Probably most east Asian countries? Likely India as well.


Let's talk about South Korea:

"South Korea has the highest suicide rate in the world for children ages 10-19 and extremely high elderly (60+) suicide rates. For children, most suicides are caused by stress relating to education. Korean children have a school year of 11 months and often spend over 16 hours a day at school and at afterschool programs called hagwons."

https://bpr.berkeley.edu/2017/10/31/the-scourge-of-south-kor...

India: India has an average income of $2134 per person. Not per month, per year. It has 872 million people living below the poverty line. One quarter of the population lives on less than 60¢ per day.

So I'd respectfully suggest that there might be good, ahem, motivation to try your best to get good at STEM even if you don't find it particularly natural.


Ya, all east asian countries, you're right. China is interesting especially to me though because, just anecdotally, there seem to be an unusually high number of Chinese female STEM graduates. Not sure what's going on there, but they seem to have solved the gender gap in STEM somehow.
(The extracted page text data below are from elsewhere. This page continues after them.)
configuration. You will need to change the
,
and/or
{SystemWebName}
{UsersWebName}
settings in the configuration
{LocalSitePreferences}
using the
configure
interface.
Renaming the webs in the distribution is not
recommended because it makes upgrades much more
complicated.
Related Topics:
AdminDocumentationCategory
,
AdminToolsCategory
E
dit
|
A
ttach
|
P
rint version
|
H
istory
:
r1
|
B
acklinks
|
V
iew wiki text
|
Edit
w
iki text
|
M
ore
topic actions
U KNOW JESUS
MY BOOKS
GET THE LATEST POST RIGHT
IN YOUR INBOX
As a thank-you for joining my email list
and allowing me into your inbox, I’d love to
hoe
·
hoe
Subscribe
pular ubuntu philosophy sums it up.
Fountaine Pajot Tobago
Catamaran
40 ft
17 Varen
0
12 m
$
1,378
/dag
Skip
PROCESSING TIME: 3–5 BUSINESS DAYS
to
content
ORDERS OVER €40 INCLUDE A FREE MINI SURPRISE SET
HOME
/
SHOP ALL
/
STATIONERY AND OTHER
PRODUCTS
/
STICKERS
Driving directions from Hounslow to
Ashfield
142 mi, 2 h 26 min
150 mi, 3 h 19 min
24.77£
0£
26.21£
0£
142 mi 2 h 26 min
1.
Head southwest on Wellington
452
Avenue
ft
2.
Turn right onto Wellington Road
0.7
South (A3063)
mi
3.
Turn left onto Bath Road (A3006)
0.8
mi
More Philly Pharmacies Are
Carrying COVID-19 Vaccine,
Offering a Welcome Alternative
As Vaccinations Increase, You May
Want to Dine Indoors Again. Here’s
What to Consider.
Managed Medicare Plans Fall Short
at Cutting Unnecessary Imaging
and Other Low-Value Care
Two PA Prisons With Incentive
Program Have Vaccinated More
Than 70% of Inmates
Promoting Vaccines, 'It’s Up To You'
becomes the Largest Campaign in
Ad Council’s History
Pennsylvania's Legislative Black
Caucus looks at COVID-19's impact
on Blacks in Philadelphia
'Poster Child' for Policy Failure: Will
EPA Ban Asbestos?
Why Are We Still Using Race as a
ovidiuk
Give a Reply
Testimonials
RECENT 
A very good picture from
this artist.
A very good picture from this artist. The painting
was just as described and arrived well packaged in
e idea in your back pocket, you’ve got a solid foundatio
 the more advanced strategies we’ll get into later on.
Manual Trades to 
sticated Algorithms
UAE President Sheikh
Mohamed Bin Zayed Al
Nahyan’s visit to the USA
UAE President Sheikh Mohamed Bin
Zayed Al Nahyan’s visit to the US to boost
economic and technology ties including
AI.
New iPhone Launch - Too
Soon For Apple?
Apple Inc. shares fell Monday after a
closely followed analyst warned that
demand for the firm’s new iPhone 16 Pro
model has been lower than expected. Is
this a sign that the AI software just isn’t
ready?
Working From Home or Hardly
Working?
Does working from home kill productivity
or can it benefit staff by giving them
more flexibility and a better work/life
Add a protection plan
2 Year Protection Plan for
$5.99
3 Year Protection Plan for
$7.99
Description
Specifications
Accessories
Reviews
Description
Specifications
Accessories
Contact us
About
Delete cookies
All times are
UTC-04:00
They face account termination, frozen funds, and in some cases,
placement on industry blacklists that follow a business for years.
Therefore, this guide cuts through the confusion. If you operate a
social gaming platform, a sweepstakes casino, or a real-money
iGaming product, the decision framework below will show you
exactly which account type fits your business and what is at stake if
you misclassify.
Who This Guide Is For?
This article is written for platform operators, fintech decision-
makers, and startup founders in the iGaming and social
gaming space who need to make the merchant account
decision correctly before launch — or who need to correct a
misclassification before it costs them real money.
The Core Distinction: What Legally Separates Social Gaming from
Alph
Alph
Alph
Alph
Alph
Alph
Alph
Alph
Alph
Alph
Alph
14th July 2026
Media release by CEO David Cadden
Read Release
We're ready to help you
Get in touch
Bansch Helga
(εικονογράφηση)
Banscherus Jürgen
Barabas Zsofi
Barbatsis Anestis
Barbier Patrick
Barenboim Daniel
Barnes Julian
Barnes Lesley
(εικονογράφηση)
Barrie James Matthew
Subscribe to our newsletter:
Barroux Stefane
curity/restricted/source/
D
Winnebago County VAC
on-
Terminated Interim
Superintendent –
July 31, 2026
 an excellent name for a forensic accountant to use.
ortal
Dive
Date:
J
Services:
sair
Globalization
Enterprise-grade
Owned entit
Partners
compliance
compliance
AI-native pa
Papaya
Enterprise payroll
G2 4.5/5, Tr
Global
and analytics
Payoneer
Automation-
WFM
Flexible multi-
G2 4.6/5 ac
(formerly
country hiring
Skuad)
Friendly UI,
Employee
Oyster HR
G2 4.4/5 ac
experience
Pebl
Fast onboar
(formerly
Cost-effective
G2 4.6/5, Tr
Could just be i've encountered an unusual sample too, though.


Easy, just tell everyone that anyone can study STEM as long as they work hard. Do you know Noether, Marie Curie, Grace Hopper, Chien-Shiung Wu, and many more female scientists and engineers are household names? They are featured in mass media, in text books, and in our bedtime stories.

Gender bias in STEM? That's a god damn first-world problem.


Yep. Reduce wealth and increase economic pressure enough so that survival is dependent on a finding a good job, and suddenly, magically, "bias" disappears.

https://www.bbc.com/news/business-39579321

"Most of the girls we talked to from other countries had a slightly playful approach to Stem, whereas in Russia, even the very youngest were extremely focused on the fact that their future employment opportunities were more likely to be rooted in Stem subjects."

Then, when wealth (and all other measures of gender equality) dramatically increase and people become free to choose to do whatever they want, largely free from economic survival pressure, suddenly, magically and inexplicably, "bias" pops up again.

https://www.theatlantic.com/science/archive/2018/02/the-more...


Of those examples, I can almost guarantee you that all of my friends and family from outside of STEM fields have only heard of Curie.


> Not sure what's going on there, but they seem to have solved the gender gap in STEM somehow

That's because you're not familiar with the actual data. Iran also has gender parity in STEM. The nordic countries have equal or worse gender ratios than America. It's called the gender equality paradox: the more gender equal a country, the less women choose STEM paths.